● People photos with keypoints
=== Section Start ===
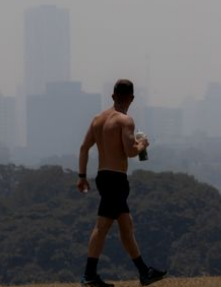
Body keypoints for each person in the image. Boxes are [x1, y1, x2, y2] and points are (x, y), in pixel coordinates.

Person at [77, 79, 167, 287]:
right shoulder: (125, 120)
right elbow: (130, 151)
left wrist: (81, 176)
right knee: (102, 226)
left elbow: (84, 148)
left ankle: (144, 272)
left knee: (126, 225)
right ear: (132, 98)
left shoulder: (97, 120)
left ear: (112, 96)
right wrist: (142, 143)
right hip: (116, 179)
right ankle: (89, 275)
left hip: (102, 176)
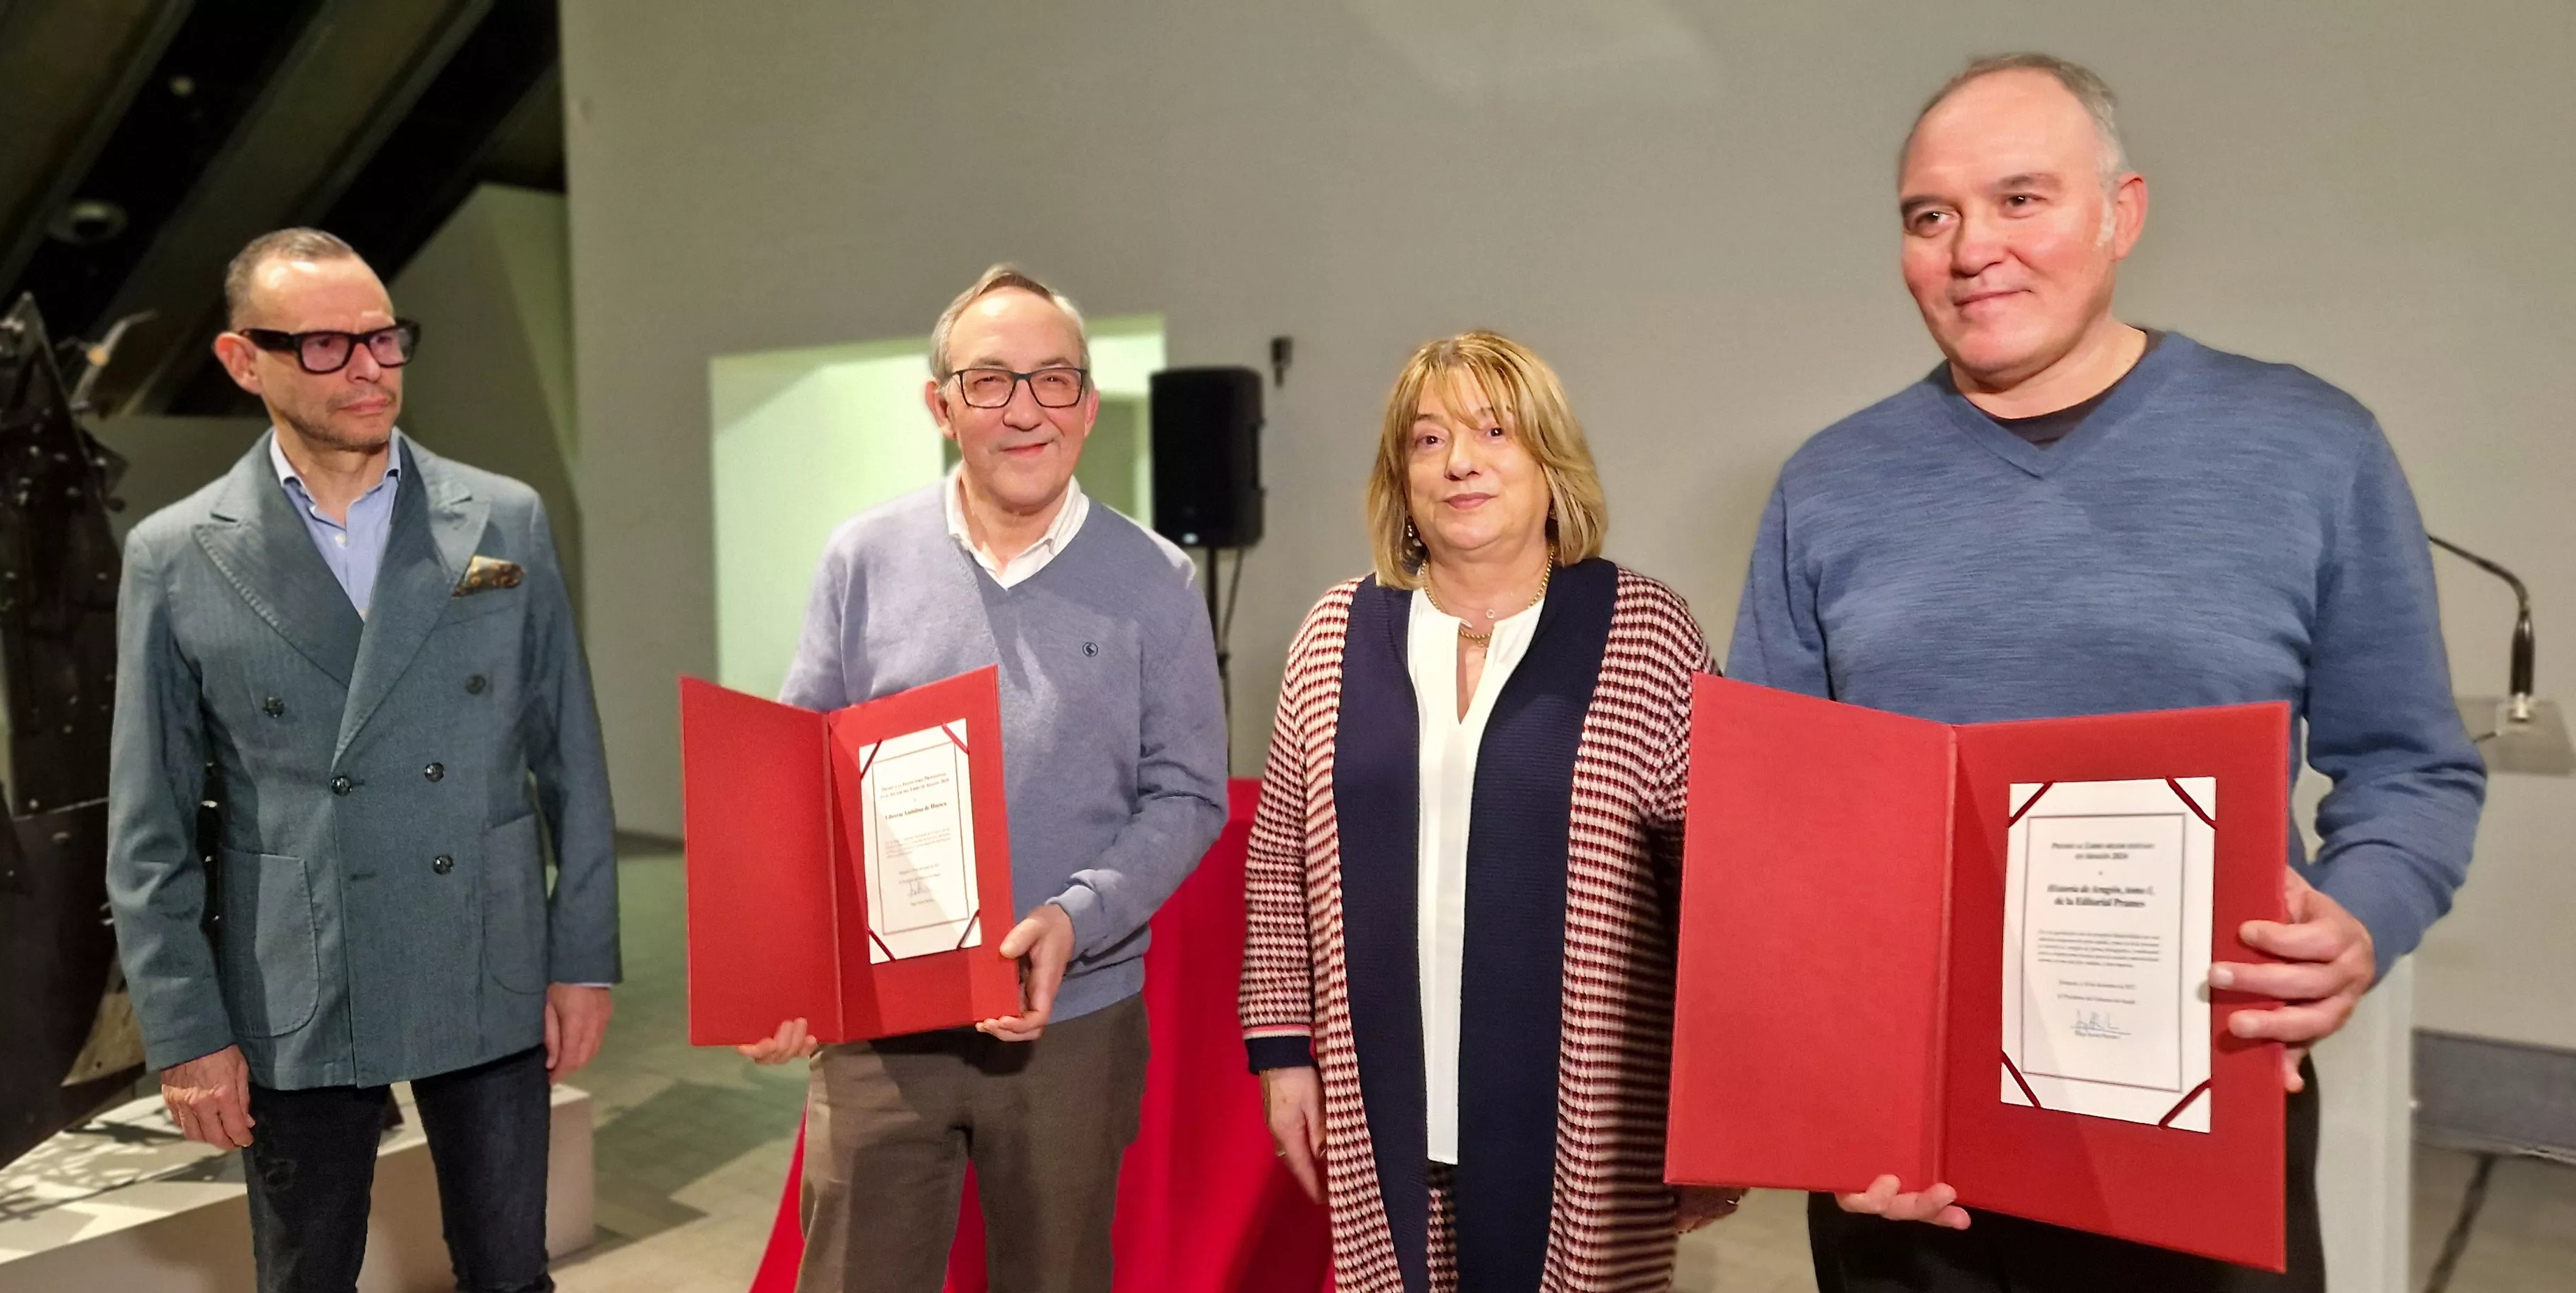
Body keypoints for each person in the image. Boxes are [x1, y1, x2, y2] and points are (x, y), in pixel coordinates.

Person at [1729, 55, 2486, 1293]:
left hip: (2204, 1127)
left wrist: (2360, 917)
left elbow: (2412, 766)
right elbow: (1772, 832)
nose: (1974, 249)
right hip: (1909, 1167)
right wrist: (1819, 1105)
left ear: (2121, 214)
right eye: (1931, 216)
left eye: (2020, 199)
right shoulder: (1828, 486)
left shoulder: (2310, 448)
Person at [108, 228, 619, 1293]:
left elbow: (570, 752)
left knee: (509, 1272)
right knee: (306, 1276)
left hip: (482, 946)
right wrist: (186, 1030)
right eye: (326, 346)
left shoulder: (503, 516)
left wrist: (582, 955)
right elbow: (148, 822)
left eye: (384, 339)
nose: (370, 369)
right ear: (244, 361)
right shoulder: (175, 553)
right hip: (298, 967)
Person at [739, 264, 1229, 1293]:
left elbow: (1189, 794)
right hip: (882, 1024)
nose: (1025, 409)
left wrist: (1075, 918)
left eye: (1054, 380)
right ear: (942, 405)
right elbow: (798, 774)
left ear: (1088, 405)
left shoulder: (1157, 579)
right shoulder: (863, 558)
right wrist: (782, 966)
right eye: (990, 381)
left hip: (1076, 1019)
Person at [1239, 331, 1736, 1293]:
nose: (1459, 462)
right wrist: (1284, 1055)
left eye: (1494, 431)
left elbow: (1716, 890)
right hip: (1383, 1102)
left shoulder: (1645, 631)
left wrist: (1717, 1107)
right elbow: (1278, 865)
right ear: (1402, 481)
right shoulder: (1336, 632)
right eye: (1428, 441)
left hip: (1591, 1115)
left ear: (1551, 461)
=== Section End ===
● Task to complete
Write the entries above out again exactly, omitting each image.

● Result of this exercise
Body keypoints for each person in the image. Boxes are [x1, y1, x2, y2] and points are (x, y), in pixel coordinates.

Person at [77, 79, 167, 287]:
right shoulder: (125, 120)
right elbow: (130, 151)
left wrist: (81, 176)
right knee: (102, 226)
left elbow: (84, 148)
left ankle: (144, 272)
left knee: (126, 225)
right ear: (132, 98)
left shoulder: (97, 120)
left ear: (112, 96)
right wrist: (142, 143)
right hip: (116, 179)
right ankle: (89, 275)
left hip: (102, 176)
Body keypoints for each person in the image. Boxes are [x1, y1, x2, y2] and points are (x, y), in pixel coordinates.

Person at [1729, 55, 2486, 1293]:
left hip: (2204, 1127)
left wrist: (2360, 917)
left elbow: (2412, 766)
right elbow: (1772, 832)
nose: (1974, 249)
right hip: (1909, 1167)
right wrist: (1819, 1105)
left ear: (2121, 214)
right eye: (1931, 216)
left eye: (2020, 199)
right shoulder: (1828, 486)
left shoulder: (2310, 448)
Person at [108, 228, 619, 1293]:
left elbow: (570, 752)
left knee: (509, 1272)
right knee: (306, 1276)
left hip: (482, 946)
right wrist: (186, 1030)
right eye: (326, 346)
left shoulder: (503, 516)
left wrist: (582, 955)
right elbow: (148, 822)
left eye: (384, 339)
nose: (370, 369)
right ear: (244, 361)
right shoulder: (175, 553)
right hip: (298, 967)
Person at [739, 264, 1229, 1293]:
left elbow: (1189, 794)
right hip: (882, 1024)
nose: (1025, 409)
left wrist: (1075, 918)
left eye: (1054, 380)
right ear: (942, 405)
right elbow: (798, 774)
left ear: (1088, 405)
left shoulder: (1157, 579)
right shoulder: (863, 558)
right wrist: (782, 966)
right eye: (990, 381)
left hip: (1076, 1019)
Person at [1239, 331, 1736, 1293]:
nose: (1459, 462)
right wrist: (1284, 1055)
left eye: (1494, 431)
left elbow: (1716, 890)
right hip: (1383, 1102)
left shoulder: (1645, 631)
left wrist: (1717, 1107)
right elbow: (1278, 865)
right ear: (1402, 481)
right shoulder: (1336, 632)
right eye: (1428, 441)
left hip: (1591, 1115)
left ear: (1551, 461)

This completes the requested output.